Sunday, November 11, 2012

Anna's hummingbirds - year round residents.

Here on the Puget Sound, the Anna's hummingbird is a year-round resident. Two of them have been fighting over the feeder and this pineapple salvia today even though it is only 46 degrees outside:

I'm surprised this salvia they are fighting wars over hasn't froze back yet as we did have a freeze two nights in a row, but I do have it in a pot on the deck in a sheltered area between 2 sections of the house. It must stay warmer here creating a micro climate. That's a big plus for the hummingbirds since their favorite flowers are still going strong:

Here's the Anna's hummers. I observed many females in the spring and summer, but very few males. This is one of the females that is frequenting the feeding this November:

Here is the male. I have been seeing him quite a bit since October. I'm not sure if he had moved up into the hills during Spring and Summer and has moved back down now that it is Fall, or if he has been here all along and I am just seeing him more now that I have many flowers he likes and he is spending more time in our yard as a result:

Anna's male hummers have gorgeous pinky red heads, but you can't tell from this angle. It was difficult to get a good shot of this guy's iridescent reddish-pink feathers since there wasn't much sun to reflect off them today. I'll keep stalking him until I get a shot of them shining in the sun.

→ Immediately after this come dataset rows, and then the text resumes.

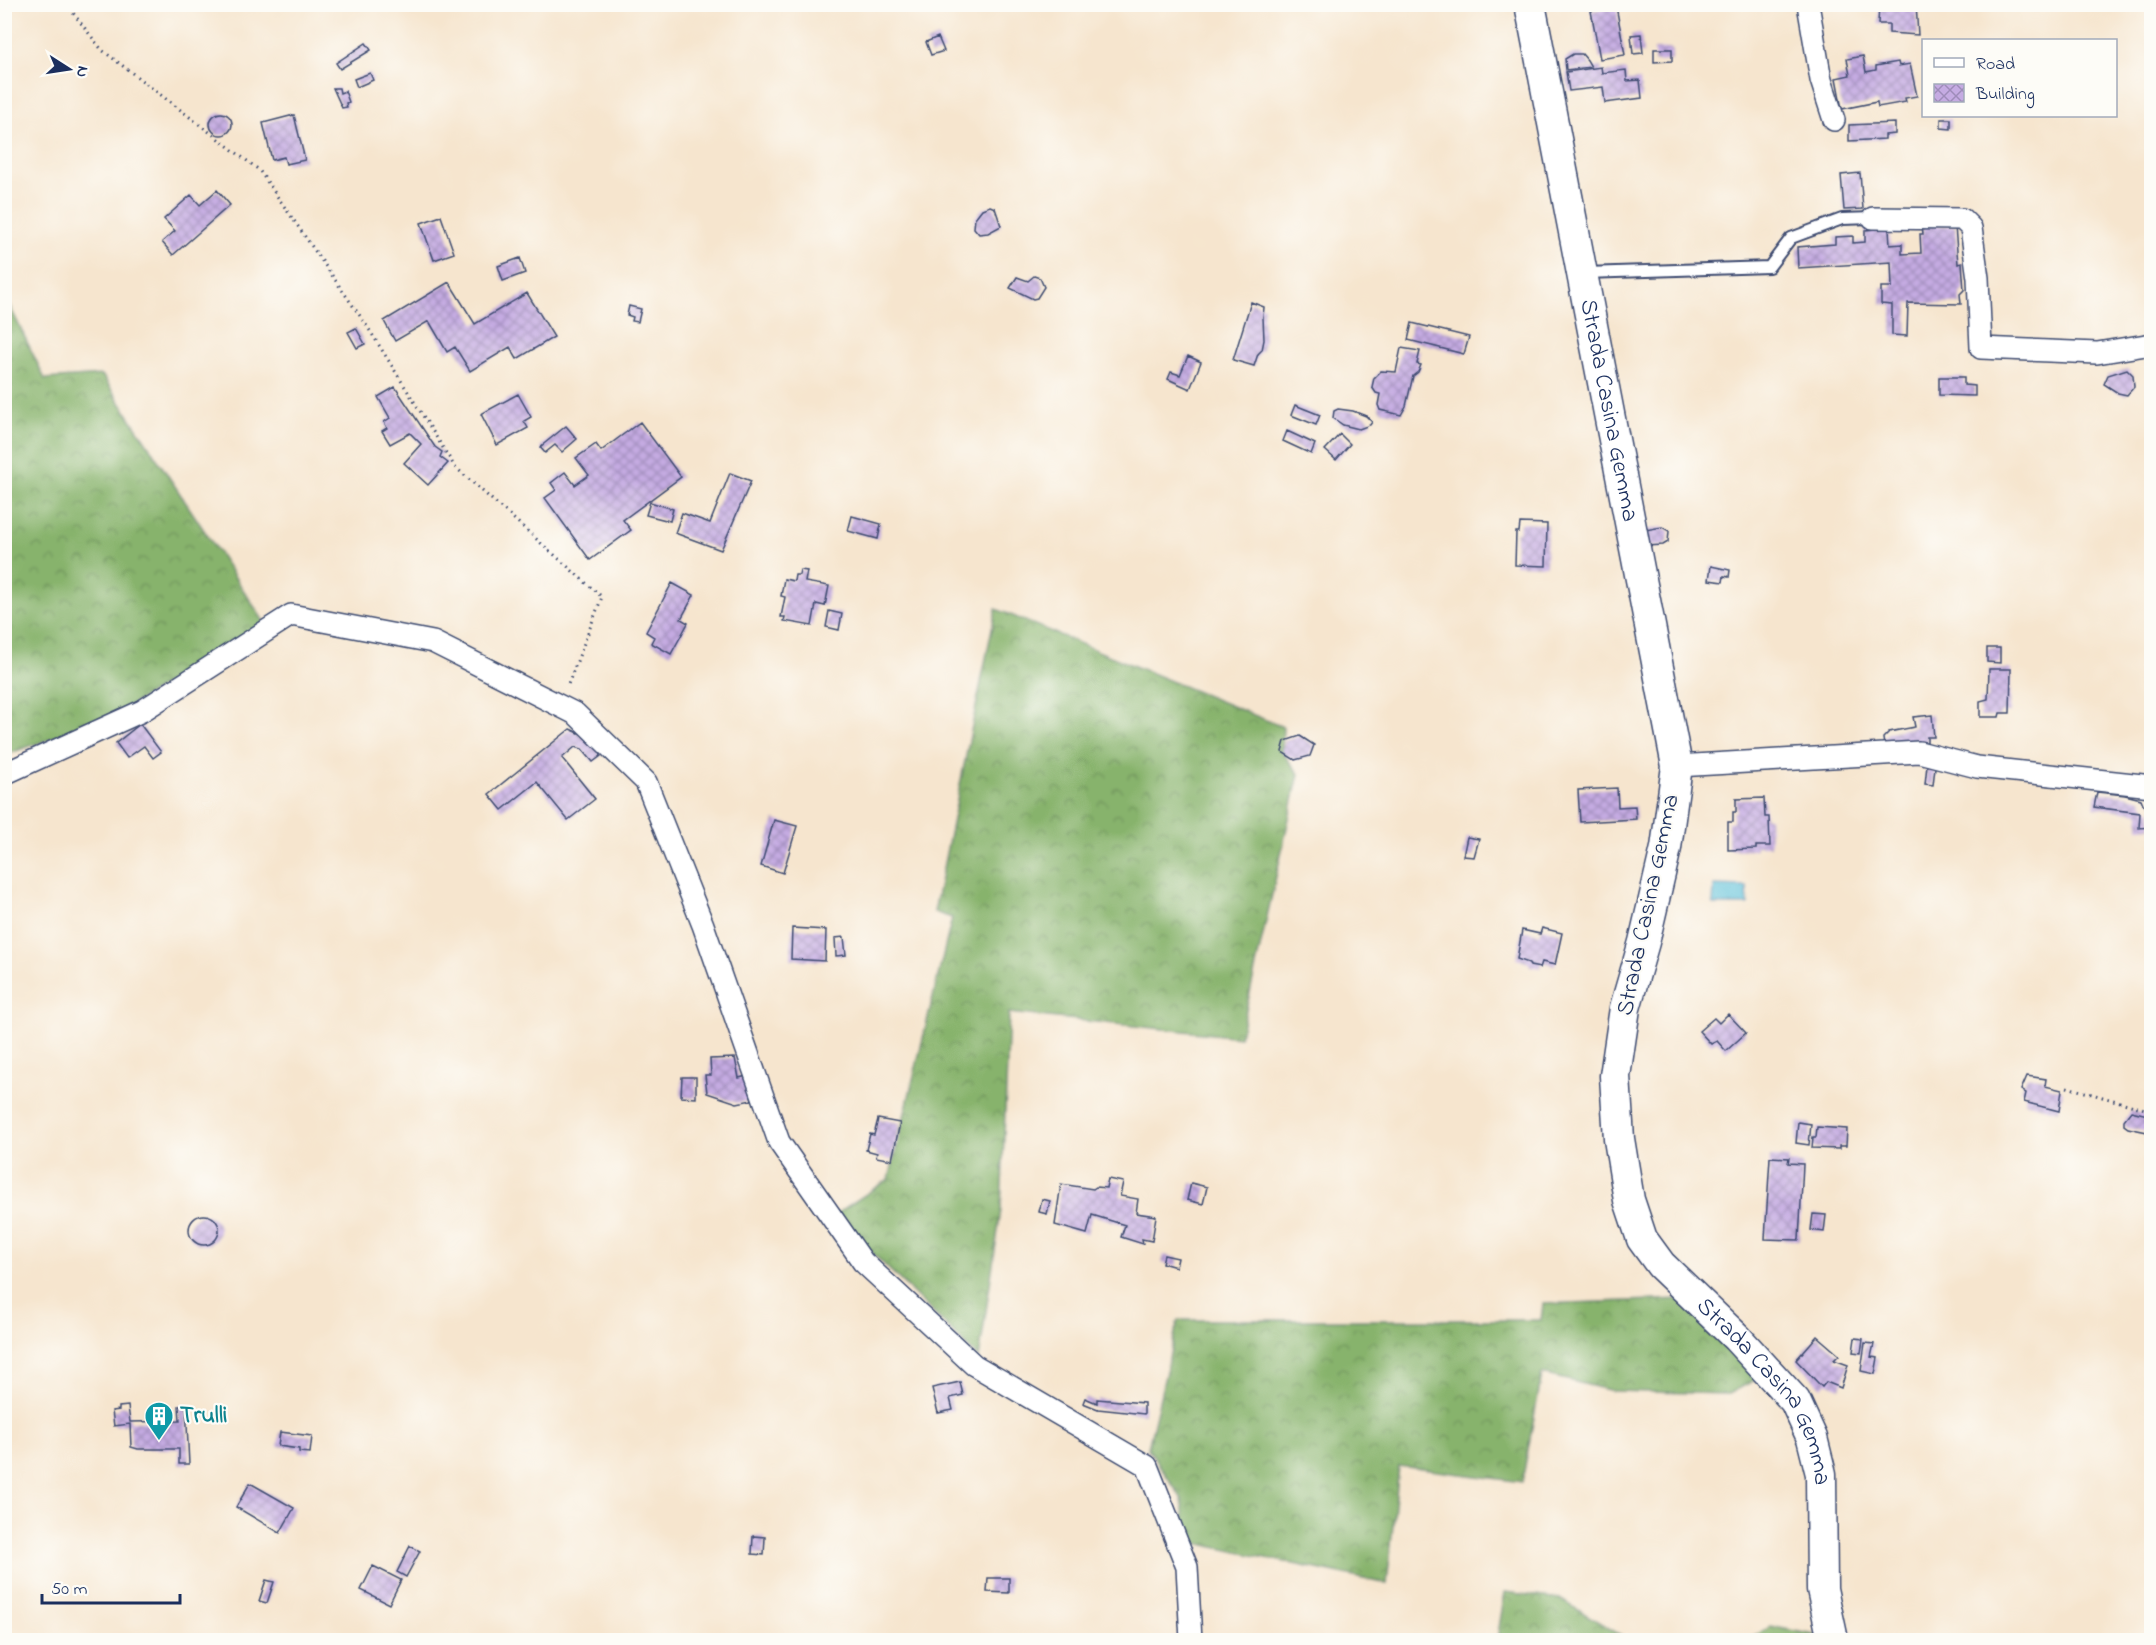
<svg xmlns="http://www.w3.org/2000/svg" width="2156" height="1645" viewBox="0 0 2156 1645" font-family="'Indie Flower',sans-serif">
<style>
.forest{fill:url(#forest-crowns);stroke:#517165;stroke-width:1.5}
.water{fill:#5bc0d9;stroke:#3b789c;stroke-width:1.5}
.building{fill:url(#building-cross-hatch)}
.lines{fill:none;stroke-linecap:round;stroke-linejoin:round}
.lane-casing{stroke:#3c4a6f;stroke-width:14}
.street-casing{stroke:#3c4a6f;stroke-width:24}
.secondary-casing{stroke:#3c4a6f;stroke-width:33}
.path{stroke:#3c4a6f;stroke-width:3;stroke-dasharray:1.5 4.5;stroke-linecap:butt}
.lane{stroke:#fff;stroke-width:10}
.street{stroke:#fff;stroke-width:21}
.secondary{stroke:#fff;stroke-width:30}
.labels{text-anchor:middle;dominant-baseline:central;stroke-width:4.5;stroke-linejoin:round;paint-order:stroke}
.street-label{font-size:24px;fill:#1b2f5e;stroke:#fdfcf7}
.culture-label{font-size:24px;font-weight:bold;fill:#0d838f;stroke:#fdfcf7;text-anchor:start}
</style>
<defs>
<pattern id="forest-crowns" width="20" height="18" patternUnits="userSpaceOnUse" patternTransform="scale(1.5)"><rect width="20" height="18" fill="#87b36c"/><path d="M2 6a3 3 0 1 1 6 0M12 15a3 3 0 1 1 6 0" fill="none" stroke="#6e925c"/></pattern>
<pattern id="building-cross-hatch" width="8" height="8" patternUnits="userSpaceOnUse" patternTransform="scale(1.5)"><rect width="8" height="8" fill="#c5abe2"/><path d="M0 0l8 8M0 8l8-8" fill="none" stroke="#9f8cba"/></pattern>
</defs>
<rect width="100%" height="100%" fill="#fdfcf7"/>
<filter id="ink" filterUnits="userSpaceOnUse"><feTurbulence type="fractalNoise" baseFrequency=".0167" numOctaves="2"/><feDisplacementMap in="SourceGraphic" scale="12" xChannelSelector="R" yChannelSelector="G"/><feConvolveMatrix kernelMatrix="1 2 1 2 8 2 1 2 1" color-interpolation-filters="sRGB"/></filter>
<filter id="wash" filterUnits="userSpaceOnUse"><feTurbulence type="fractalNoise" baseFrequency=".008" numOctaves="4" result="noise"/><feDisplacementMap in="SourceGraphic" scale="24" xChannelSelector="R" yChannelSelector="G"/><feGaussianBlur stdDeviation="1.35" result="paint"/><feColorMatrix in="noise" values="0 0 0 0 0 0 0 0 0 0 0 0 0 0 0 0 0 1.4 0 .05"/><feComposite in="paint" operator="in"/></filter>
<g filter="url(#wash)">
<rect width="100%" height="100%" fill="#f6e5ce"/>
<!-- forest -->
<path class="forest" d="M4,294L45,379L102,375L265,623L110,718L5,755Z
M996,609L1283,727L1282,752L1299,774L1240,1037L1009,1013L1001,1210L979,1358L834,1215L889,1179L952,918L934,912Z
M1682,1299L1762,1376L1729,1394L1613,1391L1542,1374L1522,1482L1399,1466L1387,1584L1186,1541L1182,1499L1148,1448L1178,1320H1541L1543,1304Z
M1505,1592L1560,1599L1629,1640H1497Z
M1770,1626L1824,1637L1825,1640H1749Z"/>
<!-- water -->
<path class="water" d="M1714,886L1747,887L1748,905H1713Z"/>
<g id="blocks">
<!-- building -->
<path class="building" d="M1879,4H1916L1918,35L1889,33V24H1878Z
M1616,6L1625,55L1600,59L1591,11Z
M1641,34L1643,53L1633,54L1631,35Z
M938,37L944,51L931,55L926,42Z
M366,43L371,50L340,69L336,63Z
M1654,49H1672V61L1654,62Z
M1573,54H1582L1587,60L1591,67L1566,70L1565,59Z
M1863,56L1866,72L1876,70V66L1898,62L1899,66L1910,64L1917,96L1905,98L1906,102L1878,107L1877,102L1842,109L1836,78L1850,75L1847,59Z
M1601,67L1602,73L1626,70L1627,81L1640,80L1642,98L1605,103L1603,87L1569,91L1566,72Z
M370,73L373,80L357,87L354,79Z
M333,88H339L340,93L345,91L349,102L346,103L347,107L342,108Z
M210 124a11 11 0 1 1 22 0a11 11 0 1 1-22 0Z
M294,115L305,160L286,164L284,157L272,160L263,123Z
M1941,119H1951V129L1941,128Z
M1895,123V134L1885,135V139L1849,141V125Z
M1860,173L1863,209L1844,210L1841,175Z
M217,190L230,205L173,255L162,242L175,231L164,219L191,195L200,205Z
M990,206L995,208L1001,226L988,233L979,234L974,228L975,218L982,209Z
M441,216L454,253L434,260L421,223Z
M1922,225L1955,226L1958,264L1962,263L1964,290L1960,294L1961,304L1908,303L1907,336L1892,335V305L1881,304V287H1892L1891,262L1798,268L1797,247L1835,244V237L1853,236V243L1865,242V230L1889,228L1890,245L1902,244V254L1921,253L1920,234H1923Z
M520,258L525,273L503,281L498,266Z
M1034,276L1040,278L1044,287L1037,298L1033,299L1010,288L1017,277L1028,281Z
M449,282L475,324L527,293L554,337L517,359L510,347L470,371L455,347L447,352L429,321L395,341L384,321Z
M1251,302L1264,307L1263,317L1264,340L1262,350L1258,354L1254,366L1233,360Z
M629,306L641,309L638,322L632,321L633,317L627,315Z
M1412,323L1469,337L1464,354L1408,340Z
M356,328L365,344L357,348L348,332Z
M1401,348L1420,351L1417,364L1421,365L1418,372L1413,376L1406,406L1401,415L1380,410L1378,405L1380,394L1376,393L1372,387L1374,378L1381,371L1396,372Z
M1188,356L1201,362L1190,389L1168,379L1171,372L1180,375Z
M2127,369L2133,375L2134,387L2127,395L2118,393L2104,384L2108,375Z
M1939,377H1964V385L1975,386V396L1939,395Z
M395,387L435,447L442,452L440,457L448,463L428,485L404,463L421,444L410,433L390,444L382,431L387,428L384,422L390,418L378,397Z
M518,394L531,417L524,421L528,428L497,445L481,414Z
M1295,405L1320,415L1316,425L1291,415Z
M1338,409L1353,411L1366,416L1372,422L1370,425L1359,429L1343,425L1333,418L1334,411Z
M640,422L681,477L623,520L631,530L590,560L545,498L556,490L551,483L565,472L575,485L589,475L576,458L596,444L601,451Z
M566,426L577,439L562,452L555,445L545,453L540,447Z
M1287,431L1315,444L1311,454L1283,441Z
M1340,434L1350,444L1336,460L1325,450Z
M730,473L751,481L721,550L675,533L682,513L710,523Z
M650,502L673,509L670,521L646,515Z
M852,516L881,524L878,539L848,531Z
M1520,523L1547,524L1546,566L1515,565L1516,532H1519Z
M1662,527L1669,531L1668,542L1663,545L1646,546L1645,530Z
M1711,566L1730,570L1729,577L1724,576L1723,582L1709,580Z
M800,570L807,571L805,582L829,586L825,606L816,604L812,626L784,621L785,617H781L785,597L781,596L784,579L794,581L795,575H799Z
M672,583L694,595L681,619L688,623L671,654L651,643L654,637L646,632Z
M829,611L842,614L839,630L826,627Z
M1987,648H2000V663L1987,662Z
M1989,669H2011L2010,713H2000L1999,717H1980V701L1988,699Z
M1932,715L1934,737H1927V742L1884,746L1883,738L1889,732L1915,727L1913,717Z
M140,724L161,752L153,758L144,746L127,758L116,743Z
M570,729L590,738L599,749L601,756L593,762L582,749L575,747L562,758L595,799L568,820L537,782L502,810L489,794Z
M1300,736L1314,745L1310,756L1295,760L1282,752L1285,741Z
M1927,765L1935,767L1933,785L1925,784Z
M1617,788L1618,807L1635,806L1636,819L1580,822L1578,790Z
M2097,792L2125,795L2141,799L2144,806L2152,811L2151,827L2139,828L2140,813L2094,807Z
M1764,798L1765,817H1769L1770,846H1756V849L1728,850V822H1733V812H1736V799Z
M774,820L797,826L783,873L761,866Z
M1467,837L1479,839L1474,857L1463,856Z
M792,928L826,930L825,961L791,959Z
M1542,928L1562,933L1555,965L1542,962L1540,968L1530,966L1529,963L1517,959L1522,930L1540,934Z
M844,937L846,955L836,956L835,938Z
M1728,1014L1746,1033L1726,1051L1717,1041L1711,1044L1699,1031L1714,1018L1719,1023Z
M735,1058L739,1078L747,1076L752,1100L737,1103L707,1093L705,1075H711L710,1059Z
M2027,1076L2046,1079L2045,1086L2062,1090L2059,1111L2024,1102L2026,1093L2021,1090Z
M682,1077H696V1098L681,1097Z
M2131,1111L2152,1116V1133L2128,1128L2124,1125V1120Z
M878,1119L900,1123L892,1160L876,1157L877,1153L866,1150L870,1134L874,1135Z
M1798,1122L1811,1124L1809,1145L1796,1143Z
M1817,1127L1847,1129L1846,1146H1839V1149L1812,1148L1813,1137H1816Z
M1770,1157L1789,1158L1788,1163L1803,1164L1799,1240L1765,1239Z
M1108,1179L1123,1182L1120,1196L1138,1199L1136,1213L1156,1216L1152,1241L1142,1239L1143,1244L1121,1237L1125,1225L1092,1215L1087,1234L1055,1225L1061,1184L1093,1189L1096,1187L1106,1188Z
M1191,1183L1207,1187L1203,1204L1187,1200Z
M1042,1199L1050,1201L1047,1214L1039,1212Z
M1813,1214L1826,1215L1824,1232L1811,1230Z
M189 1230a15 15 0 1 1 30 0a15 15 0 1 1-30 0Z
M1164,1255L1178,1258L1176,1267L1162,1263Z
M1817,1336L1839,1355L1834,1360L1848,1365L1841,1388L1826,1382L1822,1387L1796,1360Z
M1855,1338L1863,1339L1861,1353L1853,1352Z
M1865,1343L1874,1344L1871,1357L1878,1358L1875,1374L1861,1371Z
M960,1382L963,1395L950,1398L953,1410L938,1413L932,1388Z
M1085,1398L1097,1403V1399L1144,1403V1414L1098,1409L1083,1403Z
M186,1405L189,1464H179V1449H138L131,1447L130,1424L114,1426L112,1411L119,1410V1407L128,1406L130,1422L180,1421L179,1406Z
M280,1432L312,1436L310,1453L299,1452V1449L278,1446Z
M250,1483L294,1508L280,1533L236,1507Z
M753,1536L765,1537L764,1555L752,1554Z
M410,1546L420,1551L406,1577L397,1572Z
M373,1566L401,1580L389,1604L361,1590Z
M988,1578H1009V1593L987,1592Z
M266,1580L274,1582L267,1603L259,1601Z"/>
</g>
</g>
<g filter="url(#ink)">
<use href="#blocks" fill-opacity="0" stroke="#3c4a6f" stroke-width="1.5"/>
<g class="lines">
<!-- lane casing -->
<g class="lane-casing">
<path id="lane" d="M1585,273L1769,267L1791,238L1842,219L1873,218"/>
</g>
<!-- street casing -->
<g class="street-casing">
<path id="street" d="M1808,4L1821,80L1834,120
M1873,218L1962,219L1971,228L1978,278L1981,348L2097,353L2152,344
M1677,766L1919,752L1977,767L2152,786
M4,774L142,711L291,615L433,642L576,714L646,782L703,925L779,1142L863,1262L974,1365L1147,1466L1187,1567L1191,1640"/>
</g>
<!-- secondary casing -->
<g class="secondary-casing">
<g id="secondary">
<path id="s1" d="M1530,4L1677,766L1666,848L1644,942L1625,1008L1615,1076L1619,1139L1629,1200L1642,1239L1661,1265L1737,1338L1795,1401L1812,1438L1821,1474L1822,1589L1833,1640"/>
</g>
</g>
<!-- path -->
<path class="path" d="M66,4L102,50L259,170L367,326L455,467L602,597L567,687
M2067,1087L2152,1111"/>
<!-- lane -->
<use href="#lane" class="lane"/>
<!-- street -->
<use href="#street" class="street"/>
<!-- secondary -->
<use href="#secondary" class="secondary"/>
</g>
</g>
<!-- icons -->
<defs>
<g id="building-pin" transform="scale(1.5)"><path d="M0 17L-7.5 6A9.5 9.5 0 1 1 7.5 6Z" fill="#0f9aa8" stroke="#fdfcf7"/><path d="M-4-6H4V6H1V3H-1V6H-4ZM-2.5-4.3h1.7v1.8h-1.7ZM.8-4.3h1.7v1.8H.8ZM-2.5-1h1.7V.8h-1.7ZM.8-1h1.7V.8H.8Z" fill="#fff"/></g>
</defs>
<g fill-rule="evenodd">
<use href="#building-pin" x="159" y="1416"/>
</g>
<g class="labels">
<!-- street labels -->
<g class="street-label">
<text stroke="none"><textPath href="#s1" startOffset="414">Strada Casina Gemma</textPath></text>
<text transform="translate(1649 905) rotate(-78)">Strada Casina Gemma</text>
<text stroke="none"><textPath href="#s1" startOffset="1458">Strada Casina Gemma</textPath></text>
</g>
<!-- culture labels -->
<g class="culture-label">
<text x="180" y="1416">Trulli</text>
</g>
</g>
<!-- margin -->
<rect width="2156" height="1645" fill="none" stroke="#fdfcf7" stroke-width="24"/>
<!-- legend -->
<rect x="1922" y="39" width="195" height="78" fill="#fdfcf7" stroke="#a3aaba" stroke-width="1.5"/>
<rect x="1934" y="58" width="30" height="9" fill="#ffffff" stroke="#a3aaba" stroke-width="1.5"/>
<text x="1976" y="69" font-size="18" fill="#1b2f5e">Road</text>
<rect x="1934" y="84" width="30" height="18" fill="url(#building-cross-hatch)" stroke="#a3aaba" stroke-width="1.5"/>
<text x="1976" y="99" font-size="18" fill="#1b2f5e">Building</text>
<!-- north arrow -->
<g transform="translate(69 69) rotate(102)" stroke="#fdfcf7" stroke-width="4.5" paint-order="stroke">
<path d="M0-4.5L10 22L0 15L-10 22Z" fill="#1b2f5e"/>
<text y="-9" font-size="16" font-weight="bold" text-anchor="middle" fill="#1b2f5e">N</text>
</g>
<!-- scale -->
<path d="M42 1594v9h138v-9" fill="none" stroke="#1b2f5e" stroke-width="3"/>
<text x="51" y="1594" font-size="18" fill="#1b2f5e" stroke="#fdfcf7" stroke-width="4.5" paint-order="stroke">50 m</text>
</svg>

All these hummers are very busy lately keeping fueled up in the chilly, rainy, Pacific Northwest fall/winter climate. They like to perch in the birch trees and fly down for drinks from the feeder. One of the theories on why these guys do so well in the winter up here is that they include a larger number of insects in their diet along with nectar. They will also eat sap from holes made by sapsuckers and eat the insects that are attracted to this sap.

As recently as the 1930's Anna's hummingbirds range was only into California, but as the climate has changed and as people have planted nectar friendly flowers in their gardens, the range of this hummer has expanded all the way up to Vancouver, British Columbia.

I'm really enjoying having these guys year round. In Austin, we had ruby throated and black-chinned hummers until September when they would vacate for warmer climates. The Rufous hummer would then show up to winter with us from about October to January when they would then take back off to the west coast. We have the Rufous hummers up here in Spring and Summer. I wonder if any of these are the ones wintering in Central Texas?